Your goal -> All lines from the entries below that contain the string "Mighty" should be copied out.

The input ->
..........

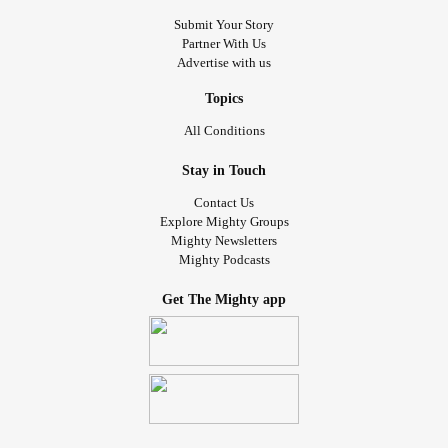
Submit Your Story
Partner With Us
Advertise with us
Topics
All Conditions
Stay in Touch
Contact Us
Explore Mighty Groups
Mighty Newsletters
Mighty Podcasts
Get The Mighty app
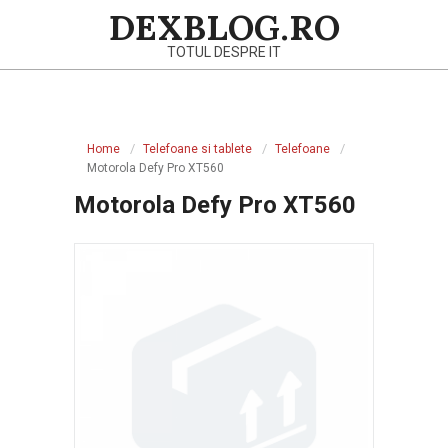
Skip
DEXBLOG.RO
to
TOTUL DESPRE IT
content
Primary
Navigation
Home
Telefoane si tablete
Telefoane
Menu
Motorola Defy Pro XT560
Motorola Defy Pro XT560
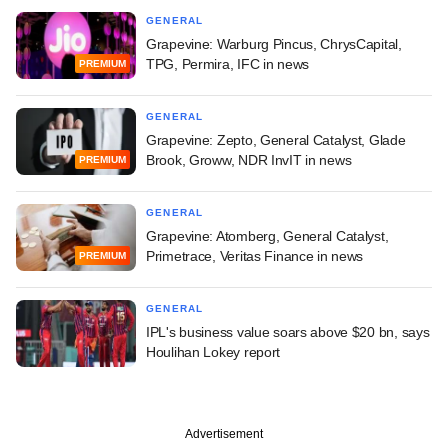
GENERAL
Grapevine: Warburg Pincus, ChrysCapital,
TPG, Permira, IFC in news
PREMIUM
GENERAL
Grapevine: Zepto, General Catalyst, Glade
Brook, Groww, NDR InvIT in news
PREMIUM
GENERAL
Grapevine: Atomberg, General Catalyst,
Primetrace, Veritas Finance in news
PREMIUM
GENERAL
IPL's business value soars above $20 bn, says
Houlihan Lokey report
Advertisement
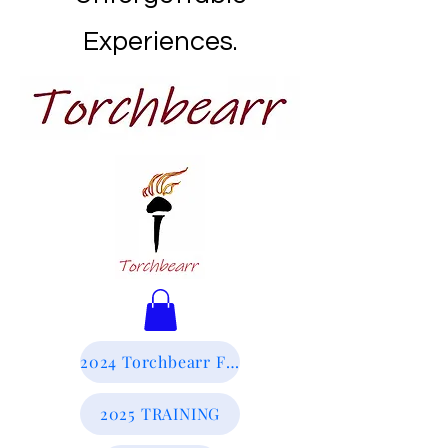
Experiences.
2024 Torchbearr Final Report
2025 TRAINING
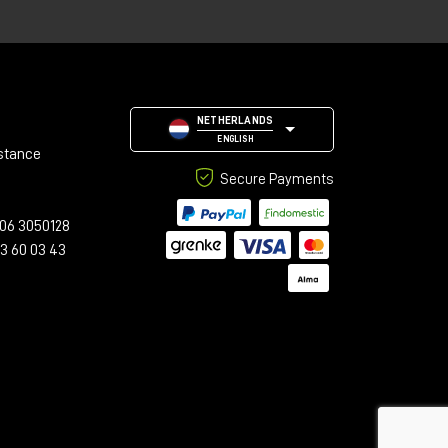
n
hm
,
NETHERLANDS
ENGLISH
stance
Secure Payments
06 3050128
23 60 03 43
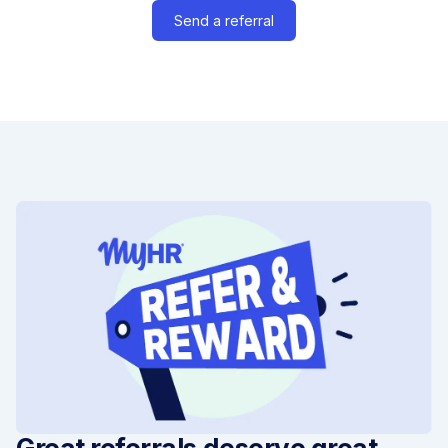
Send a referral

..........

Answer to the exercise ->
Explore Mighty Groups
Mighty Newsletters
Mighty Podcasts
Get The Mighty app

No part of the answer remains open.